# Insurance 50% At Fault will I automatically win in traffic court?



## Guest (Jul 16, 2009)

I was cited for a accident by a cop who was not at the scene of the accident when it occurred and came after the fact. She didn't cite me at the scene, but then she had a citation mailed to me. It was a 50$ lane change violation and the fact is I didn't change lanes. Now the insurance company has done it's investigation it has been determined that I am "50% a fault" so theirs no surcharge or points. I think they may have been conflicting whiteness's as that is the only time theirs 50/50 (<this is speculation). Anyways, I had requested transcripts from my insurance agency who interviewed one of the witnesses(s) and he said to the agent the he feels "it was ridiculous that I was cited," to further add to my evidence that I didn't change lanes. 
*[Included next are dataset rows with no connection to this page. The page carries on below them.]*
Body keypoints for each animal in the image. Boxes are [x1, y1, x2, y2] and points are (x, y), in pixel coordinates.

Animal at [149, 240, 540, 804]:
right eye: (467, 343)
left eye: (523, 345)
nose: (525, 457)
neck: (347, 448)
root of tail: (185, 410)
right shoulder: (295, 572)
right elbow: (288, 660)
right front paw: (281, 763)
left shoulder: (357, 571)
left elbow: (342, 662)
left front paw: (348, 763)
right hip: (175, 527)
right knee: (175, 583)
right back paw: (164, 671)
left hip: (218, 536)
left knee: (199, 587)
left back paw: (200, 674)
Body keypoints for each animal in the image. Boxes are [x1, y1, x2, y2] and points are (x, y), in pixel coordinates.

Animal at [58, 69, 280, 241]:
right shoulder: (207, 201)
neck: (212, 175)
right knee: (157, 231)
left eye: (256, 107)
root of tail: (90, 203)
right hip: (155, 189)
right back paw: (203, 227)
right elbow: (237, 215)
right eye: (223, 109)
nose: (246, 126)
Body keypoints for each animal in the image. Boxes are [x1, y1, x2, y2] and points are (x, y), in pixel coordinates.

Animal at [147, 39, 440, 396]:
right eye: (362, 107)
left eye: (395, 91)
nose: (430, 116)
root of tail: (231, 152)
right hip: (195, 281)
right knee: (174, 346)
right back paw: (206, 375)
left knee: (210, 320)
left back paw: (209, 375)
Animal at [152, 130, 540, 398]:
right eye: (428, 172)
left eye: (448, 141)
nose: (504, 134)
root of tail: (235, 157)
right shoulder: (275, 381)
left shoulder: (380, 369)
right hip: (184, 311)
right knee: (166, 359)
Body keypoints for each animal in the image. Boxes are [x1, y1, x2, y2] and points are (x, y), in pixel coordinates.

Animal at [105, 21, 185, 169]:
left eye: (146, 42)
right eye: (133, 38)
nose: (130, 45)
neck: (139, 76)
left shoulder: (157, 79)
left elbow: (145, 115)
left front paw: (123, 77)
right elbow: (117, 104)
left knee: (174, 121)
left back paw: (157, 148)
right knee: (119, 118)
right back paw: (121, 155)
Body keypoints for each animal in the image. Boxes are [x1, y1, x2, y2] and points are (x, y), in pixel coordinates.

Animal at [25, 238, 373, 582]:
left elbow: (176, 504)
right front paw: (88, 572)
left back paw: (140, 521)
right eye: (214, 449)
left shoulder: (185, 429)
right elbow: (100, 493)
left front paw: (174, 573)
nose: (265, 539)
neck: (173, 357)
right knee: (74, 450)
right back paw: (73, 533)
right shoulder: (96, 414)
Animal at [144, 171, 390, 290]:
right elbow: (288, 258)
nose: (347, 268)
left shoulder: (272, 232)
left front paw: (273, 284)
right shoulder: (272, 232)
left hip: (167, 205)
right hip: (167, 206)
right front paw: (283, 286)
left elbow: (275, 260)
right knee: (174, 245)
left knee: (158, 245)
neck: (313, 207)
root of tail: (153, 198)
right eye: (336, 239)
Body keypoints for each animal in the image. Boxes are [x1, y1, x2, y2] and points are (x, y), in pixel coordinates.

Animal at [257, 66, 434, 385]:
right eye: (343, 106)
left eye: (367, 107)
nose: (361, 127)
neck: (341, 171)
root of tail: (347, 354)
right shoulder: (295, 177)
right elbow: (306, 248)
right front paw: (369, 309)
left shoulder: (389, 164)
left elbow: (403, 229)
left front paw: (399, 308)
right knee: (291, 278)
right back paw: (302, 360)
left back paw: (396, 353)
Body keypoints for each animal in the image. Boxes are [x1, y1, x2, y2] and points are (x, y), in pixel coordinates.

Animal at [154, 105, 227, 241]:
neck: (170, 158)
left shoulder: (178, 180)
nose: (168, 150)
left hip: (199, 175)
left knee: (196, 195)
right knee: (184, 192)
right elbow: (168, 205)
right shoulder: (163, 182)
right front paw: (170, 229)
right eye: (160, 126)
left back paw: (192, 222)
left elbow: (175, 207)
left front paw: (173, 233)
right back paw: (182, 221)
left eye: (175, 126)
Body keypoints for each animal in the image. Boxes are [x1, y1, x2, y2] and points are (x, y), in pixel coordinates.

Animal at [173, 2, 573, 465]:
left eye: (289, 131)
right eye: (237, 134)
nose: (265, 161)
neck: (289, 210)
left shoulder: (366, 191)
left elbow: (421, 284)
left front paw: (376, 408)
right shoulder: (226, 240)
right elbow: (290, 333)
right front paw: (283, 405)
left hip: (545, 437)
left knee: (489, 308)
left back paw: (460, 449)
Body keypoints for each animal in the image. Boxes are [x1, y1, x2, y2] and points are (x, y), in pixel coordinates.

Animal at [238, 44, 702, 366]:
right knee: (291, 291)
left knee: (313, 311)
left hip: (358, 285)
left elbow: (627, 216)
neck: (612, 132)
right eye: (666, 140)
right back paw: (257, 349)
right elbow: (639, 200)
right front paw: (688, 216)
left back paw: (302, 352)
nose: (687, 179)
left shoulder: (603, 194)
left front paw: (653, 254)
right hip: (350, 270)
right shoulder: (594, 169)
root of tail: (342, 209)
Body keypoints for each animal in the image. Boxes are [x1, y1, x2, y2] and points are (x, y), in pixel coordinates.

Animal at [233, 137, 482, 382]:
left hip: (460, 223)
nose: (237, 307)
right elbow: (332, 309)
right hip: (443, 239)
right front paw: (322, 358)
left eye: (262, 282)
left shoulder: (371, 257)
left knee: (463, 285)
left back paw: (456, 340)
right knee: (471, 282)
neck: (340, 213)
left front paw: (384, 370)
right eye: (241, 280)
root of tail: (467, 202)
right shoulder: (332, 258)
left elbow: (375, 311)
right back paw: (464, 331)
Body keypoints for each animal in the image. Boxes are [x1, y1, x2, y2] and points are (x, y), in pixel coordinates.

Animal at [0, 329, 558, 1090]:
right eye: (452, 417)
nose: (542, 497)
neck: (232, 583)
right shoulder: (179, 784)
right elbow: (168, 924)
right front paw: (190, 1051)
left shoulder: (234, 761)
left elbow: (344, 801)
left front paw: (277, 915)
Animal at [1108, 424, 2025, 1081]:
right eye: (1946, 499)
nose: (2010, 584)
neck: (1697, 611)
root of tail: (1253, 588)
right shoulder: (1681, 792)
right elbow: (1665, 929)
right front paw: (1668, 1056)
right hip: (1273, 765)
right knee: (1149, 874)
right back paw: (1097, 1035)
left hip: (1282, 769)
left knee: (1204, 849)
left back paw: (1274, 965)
When I appeal this case will it be a easy win and the magistrate will rule in my favor on those two facts? Because doesn't the town police have to prove beyond a reasonable doubt that I must have changed lanes? Since the insurance company can't even determine fault; how is the officer able to. Neither were at the scene and both would have the same whiteness accounts and information to determine fault if the cop filled out the police report correctly.

This question is secondary to my main question, out of curiosity if a officer can't determine fault and both drivers as well as whiteness's have conflicting accounts such as if driver 1 and whiteness 1 say driver 2 changed lanes and driver 2 and whiteness 2 say driver 1 changed lanes is it possible to cite both drivers for the same driving violation?

thanks


----------



## kwflatbed (Dec 29, 2004)

If you can't bother to register go shit in your hat.


----------



## celticsfan (Dec 18, 2007)

Unregistered said:


> Iboth would have the same whiteness accounts


:jestera:


----------



## Boston Irish Lass (Feb 13, 2009)

You can spell magistrate but not witness? Maybe this is a case for Al Sharpton. Who knows, maybe you could get some money out of this too.


----------



## Harley387 (May 1, 2002)

Whiteness. LOL.


----------



## badgebunny (Aug 17, 2005)

I have a headache after reading your post...learn how to spell before you post something dumbass! And oh yeah register if you want to ask a question!


----------



## Sam1974 (Apr 8, 2009)

OMG i think my left eye popped out of my head while attempting to read your post!


----------



## PatrolDB (Jul 23, 2008)

I can't even read the fucking thing... You type worse then Menino speaks


----------



## kwflatbed (Dec 29, 2004)

Wolfman said:


> You may not win in court but you are in the Hall of *Flame* around here!


Fixed it wolfie


----------